As part of last week's developments on the Afghan detainee cover-up, the Cons have started using two new excuses for refusing to turn over the information demanded by Parliament. So while I'll note in another post today why it's pointless to spend much time answering the Cons' deflection tactics, I'll take a moment for now to note why neither the Canada Evidence Act nor the Privacy Act actually gives the Cons any excuse for continuing to hide the information.
Simply put, both of the statutes involved - like the Access to Information Act which I discussed earlier - create express ministerial responsibility for the decisions made surrounding information. Which means that anytime the Cons effectively claim that decisions about disclosing the information aren't theirs to make, they're hiding from their own job descriptions just as plainly as they're hiding the information from the public.

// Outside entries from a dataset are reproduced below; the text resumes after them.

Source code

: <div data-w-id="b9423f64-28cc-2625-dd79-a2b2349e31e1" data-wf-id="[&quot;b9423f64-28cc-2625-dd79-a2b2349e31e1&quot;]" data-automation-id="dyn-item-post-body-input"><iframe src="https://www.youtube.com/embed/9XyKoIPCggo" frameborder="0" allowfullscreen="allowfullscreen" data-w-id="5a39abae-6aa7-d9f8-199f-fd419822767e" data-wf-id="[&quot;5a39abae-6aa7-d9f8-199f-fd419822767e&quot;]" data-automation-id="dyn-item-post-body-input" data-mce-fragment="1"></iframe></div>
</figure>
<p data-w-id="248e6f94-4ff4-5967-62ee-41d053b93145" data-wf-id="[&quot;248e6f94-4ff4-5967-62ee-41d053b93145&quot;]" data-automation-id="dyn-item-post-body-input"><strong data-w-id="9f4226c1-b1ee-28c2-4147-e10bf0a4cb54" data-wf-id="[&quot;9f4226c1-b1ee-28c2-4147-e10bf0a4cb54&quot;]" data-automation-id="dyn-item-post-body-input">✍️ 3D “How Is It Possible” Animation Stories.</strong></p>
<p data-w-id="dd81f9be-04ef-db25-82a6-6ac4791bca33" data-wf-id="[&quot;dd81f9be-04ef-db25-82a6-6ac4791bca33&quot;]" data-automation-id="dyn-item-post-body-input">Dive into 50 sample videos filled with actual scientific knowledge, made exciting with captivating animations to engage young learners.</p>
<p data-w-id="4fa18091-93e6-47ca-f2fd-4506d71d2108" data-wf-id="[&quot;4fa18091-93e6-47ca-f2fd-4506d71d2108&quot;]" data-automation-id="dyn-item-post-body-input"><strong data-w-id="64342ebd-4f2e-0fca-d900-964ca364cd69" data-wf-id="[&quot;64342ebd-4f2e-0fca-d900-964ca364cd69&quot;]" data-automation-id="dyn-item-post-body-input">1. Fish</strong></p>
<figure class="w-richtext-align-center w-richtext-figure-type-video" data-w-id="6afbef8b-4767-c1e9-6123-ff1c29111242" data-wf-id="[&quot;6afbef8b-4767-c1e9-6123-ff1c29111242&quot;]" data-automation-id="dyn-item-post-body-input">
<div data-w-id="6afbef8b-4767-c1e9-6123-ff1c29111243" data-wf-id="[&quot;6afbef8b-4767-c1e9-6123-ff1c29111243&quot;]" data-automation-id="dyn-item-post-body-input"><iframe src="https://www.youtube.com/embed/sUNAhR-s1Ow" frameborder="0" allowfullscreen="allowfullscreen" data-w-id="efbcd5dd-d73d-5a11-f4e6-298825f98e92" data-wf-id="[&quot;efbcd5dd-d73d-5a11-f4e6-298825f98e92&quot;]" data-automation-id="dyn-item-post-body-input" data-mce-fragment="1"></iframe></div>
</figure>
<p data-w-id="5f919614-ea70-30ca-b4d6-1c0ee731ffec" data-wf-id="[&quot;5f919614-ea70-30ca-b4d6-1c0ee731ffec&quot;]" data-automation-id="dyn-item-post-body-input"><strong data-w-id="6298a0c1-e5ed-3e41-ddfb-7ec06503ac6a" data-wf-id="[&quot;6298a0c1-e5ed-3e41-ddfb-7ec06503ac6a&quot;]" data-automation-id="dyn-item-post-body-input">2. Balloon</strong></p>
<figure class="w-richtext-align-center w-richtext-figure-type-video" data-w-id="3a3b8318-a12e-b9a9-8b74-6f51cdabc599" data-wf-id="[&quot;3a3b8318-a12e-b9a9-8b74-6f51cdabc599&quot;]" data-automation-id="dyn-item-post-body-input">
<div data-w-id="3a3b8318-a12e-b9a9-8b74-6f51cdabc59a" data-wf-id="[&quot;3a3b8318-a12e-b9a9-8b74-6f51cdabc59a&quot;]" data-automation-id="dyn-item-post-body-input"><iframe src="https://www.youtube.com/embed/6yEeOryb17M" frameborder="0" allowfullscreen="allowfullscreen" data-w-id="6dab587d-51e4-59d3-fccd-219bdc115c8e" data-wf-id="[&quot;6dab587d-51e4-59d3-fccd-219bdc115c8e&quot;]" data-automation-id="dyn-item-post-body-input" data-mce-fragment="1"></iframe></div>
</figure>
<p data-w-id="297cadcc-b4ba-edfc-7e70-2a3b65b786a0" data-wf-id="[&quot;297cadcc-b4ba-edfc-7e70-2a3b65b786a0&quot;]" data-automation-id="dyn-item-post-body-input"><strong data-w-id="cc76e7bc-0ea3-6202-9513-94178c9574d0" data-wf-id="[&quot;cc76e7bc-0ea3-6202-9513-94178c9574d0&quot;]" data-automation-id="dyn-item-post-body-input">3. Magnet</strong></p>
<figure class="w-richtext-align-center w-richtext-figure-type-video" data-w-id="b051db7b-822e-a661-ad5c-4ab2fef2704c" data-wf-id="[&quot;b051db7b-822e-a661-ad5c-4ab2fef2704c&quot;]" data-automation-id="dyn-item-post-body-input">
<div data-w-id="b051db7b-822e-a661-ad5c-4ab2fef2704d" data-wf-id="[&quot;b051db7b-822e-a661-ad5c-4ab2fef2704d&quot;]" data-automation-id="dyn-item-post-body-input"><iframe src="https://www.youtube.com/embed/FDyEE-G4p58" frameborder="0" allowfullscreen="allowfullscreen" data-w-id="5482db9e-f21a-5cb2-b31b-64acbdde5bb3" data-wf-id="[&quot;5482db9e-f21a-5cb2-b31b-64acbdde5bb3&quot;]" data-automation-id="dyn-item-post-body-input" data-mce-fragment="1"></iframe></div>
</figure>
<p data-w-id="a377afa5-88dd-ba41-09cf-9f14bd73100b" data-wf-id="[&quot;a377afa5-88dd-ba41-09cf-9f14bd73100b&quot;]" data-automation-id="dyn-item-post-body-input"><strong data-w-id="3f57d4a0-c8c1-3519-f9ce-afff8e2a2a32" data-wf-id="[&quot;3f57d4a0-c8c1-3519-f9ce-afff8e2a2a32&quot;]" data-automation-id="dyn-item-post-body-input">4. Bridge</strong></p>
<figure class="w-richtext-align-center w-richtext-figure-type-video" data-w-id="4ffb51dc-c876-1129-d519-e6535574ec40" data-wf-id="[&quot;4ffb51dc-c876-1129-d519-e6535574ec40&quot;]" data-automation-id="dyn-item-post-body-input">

In the case of the Privacy Act, it's the head of a government department (i.e. the responsible minister) who's required by law to assess whether requested information should be disclosed - including under a public interest exemption (see section 8(1)(m)). Which means that any time a Con minister claims that the Privacy Act somehow ties his hands, he's deliberately abdicating his statutory responsibility.
In the case of the Canada Evidence Act, it's at best questionable whether the section relied on by the Cons even applies to the treatment of information generally as opposed to its handling within a specific judicial proceeding. But it's absolutely clear that any decision to certify information as "sensitive" or "potentially injurious" must be made by the Attorney General rather than by some group of anonymous staffers - and that the Attorney General also has explicit authority to allow information to be disclosed even if it meets those definitions.
So while the excuse has changed slightly, the story remains the same. As part of their cover-up on torture, Con cabinet ministers are both misleading the public about what their duties actually are, and falsely claiming that there's some legal reason why they can't release information about detainee treatment when they hold specific power to make that information public. And no matter how much (or how little) significance there is to what the Cons are keeping hidden, the fact that they're so eager to mislead Canadians about how and why they're hiding it should itself provide reason to consider the Cons unfit for public office.